The graph is undirected.

>> 2) In the string representation of the graph, why is 59107 seen as the
>> source when the graphml file tells otherwise?
> Have you posted the full output of the string representation of the graph
> or
> just a snippet? When igraph prints the string representation, it should
> list
> the edge in both directions if the string representation uses the adjacency
> list format.

You are correct. I was looking at the output towards the end, so
missed this detail.

> Okay, I think I have to be a bit more detailed here. When you "print" the
> graph
> in the Python console, igraph actually prints a "graph summary", represented
> by
> a GraphSummary object.
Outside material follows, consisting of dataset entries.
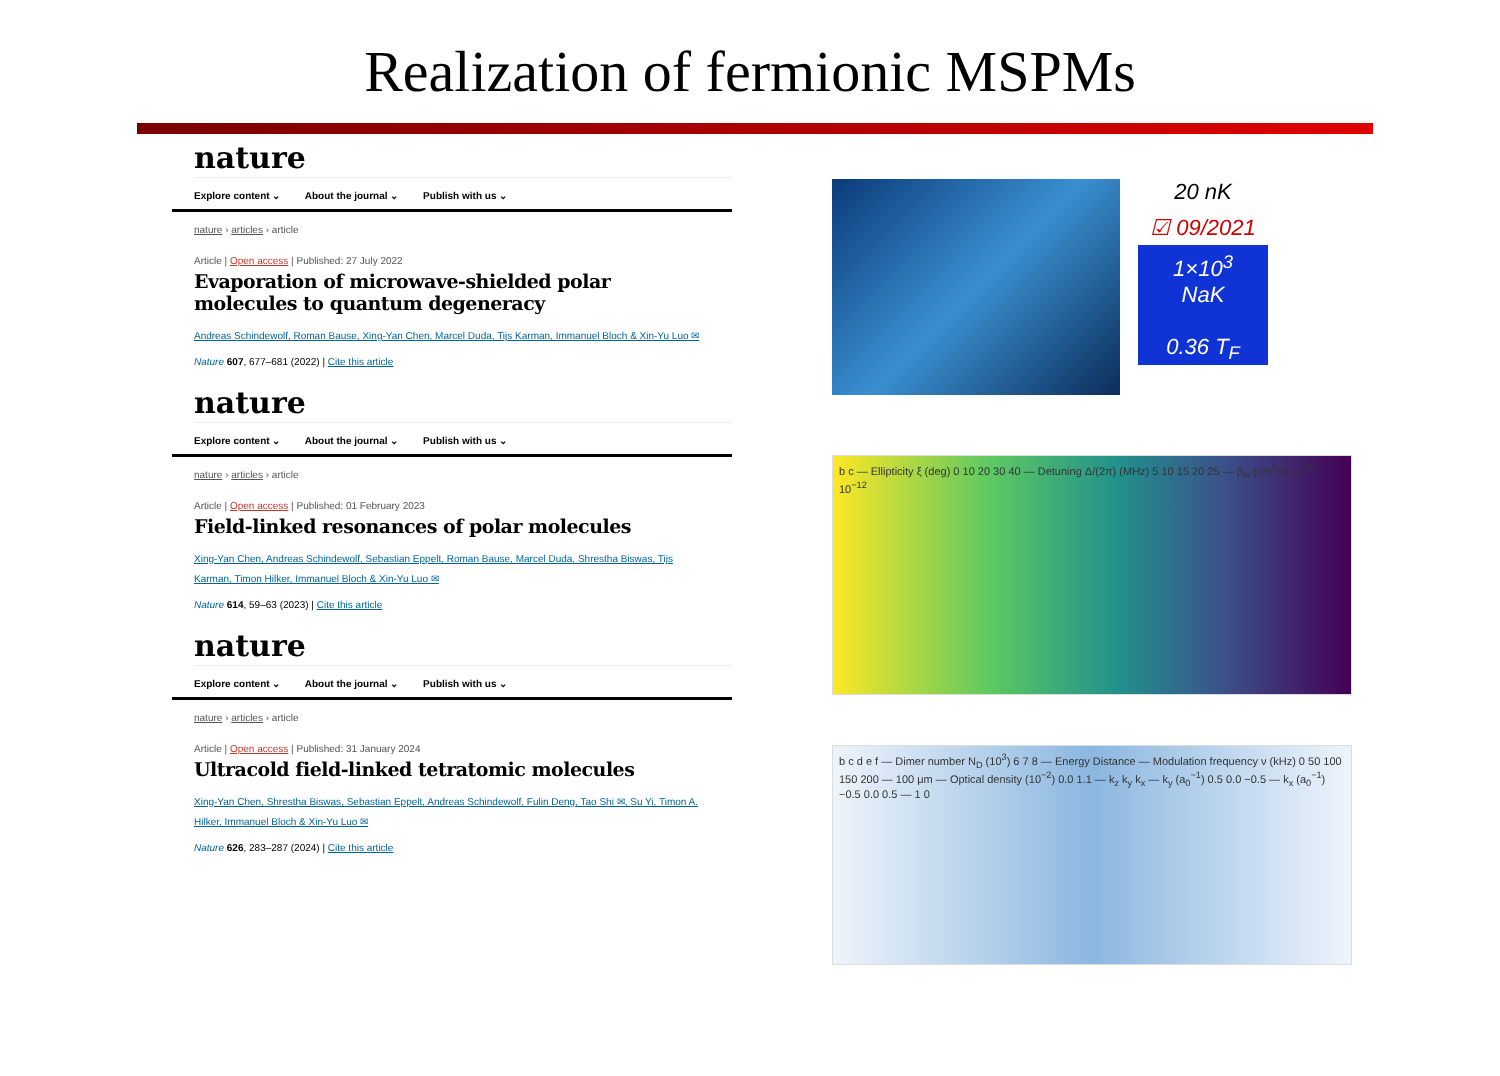Realization of fermionic MSPMs
nature
Explore content ⌄ About the journal ⌄ Publish with us ⌄
nature › articles › article
Article | Open access | Published: 27 July 2022
Evaporation of microwave-shielded polar molecules to quantum degeneracy
Andreas Schindewolf, Roman Bause, Xing-Yan Chen, Marcel Duda, Tijs Karman, Immanuel Bloch & Xin-Yu Luo ✉
Nature 607, 677–681 (2022) | Cite this article
nature
Explore content ⌄ About the journal ⌄ Publish with us ⌄
nature › articles › article
Article | Open access | Published: 01 February 2023
Field-linked resonances of polar molecules
Xing-Yan Chen, Andreas Schindewolf, Sebastian Eppelt, Roman Bause, Marcel Duda, Shrestha Biswas, Tijs Karman, Timon Hilker, Immanuel Bloch & Xin-Yu Luo ✉
Nature 614, 59–63 (2023) | Cite this article
nature
Explore content ⌄ About the journal ⌄ Publish with us ⌄
nature › articles › article
Article | Open access | Published: 31 January 2024
Ultracold field-linked tetratomic molecules
Xing-Yan Chen, Shrestha Biswas, Sebastian Eppelt, Andreas Schindewolf, Fulin Deng, Tao Shi ✉, Su Yi, Timon A. Hilker, Immanuel Bloch & Xin-Yu Luo ✉
Nature 626, 283–287 (2024) | Cite this article
20 nK
☑ 09/2021
1×10<sup>3</sup>
NaK
0.36 T<sub>F</sub>
b c — Ellipticity ξ (deg) 0 10 20 30 40 — Detuning Δ/(2π) (MHz) 5 10 15 20 25 — β<sub>in</sub> (cm<sup>3</sup>/s) 10<sup>−9</sup> 10<sup>−12</sup>
b c d e f — Dimer number N<sub>D</sub> (10<sup>3</sup>) 6 7 8 — Energy Distance — Modulation frequency ν (kHz) 0 50 100 150 200 — 100 μm — Optical density (10<sup>−2</sup>) 0.0 1.1 — k<sub>z</sub> k<sub>y</sub> k<sub>x</sub> — k<sub>y</sub> (a<sub>0</sub><sup>−1</sup>) 0.5 0.0 −0.5 — k<sub>x</sub> (a<sub>0</sub><sup>−1</sup>) −0.5 0.0 0.5 — 1 0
The GraphSummary object is constructed on-the-fly.
> So,
> print(g) is actually equivalent to summary(g, verbosity=1, width=None),
> which
> in turn invokes print(GraphSummary(g, verbosity=1, width=None)).
>
> Now, the GraphSummary object supports three different formats for
> representing
> the edge list: "edgelist", "compressed" and "adjlist". "compressed" is the
> simplest representation where you get a bunch of strings like A--B (or A->B
> in
> case of directed graphs), separated by commas. "adjlist" is the one you see;
> in
> this case, each row represents a vertex (which is put in the front),
> followed
> by "--" or "->", then by the neighbors of the vertex. As a consequence, for
> undirected graphs, each edge should appear twice. "edgelist" is the most
> verbose representation where every row is a single edge and it even lists
> the
> edge attributes. By default, GraphSummary() chooses a format automatically
> based on a few simple properties of the graph (mostly the median
> out-degree).
> However, you can specify a format on your own so you can test it yourself:
>
>>>> g = Graph([(0,1), (0,2)])
>>>> g.is_directed()
> False
>>>> summary(g, verbosity=1, width=None, edge_list_format="compressed")
> IGRAPH U--- 3 2 --
> + edges:
> 0--1 0--2
>>>> summary(g, verbosity=1, width=None, edge_list_format="adjlist")
> IGRAPH U--- 3 2 --
> + edges:
> 0 -- 1 2
> 1 -- 0
> 2 -- 0
>
> You can see that the "adjlist" format indeed lists each edge twice. I think
> this also answers your third question (i.e. whether there is a "pattern" in
> the
> order of the edges).

I tried the most verbose option and got a bug. Will post it in git page.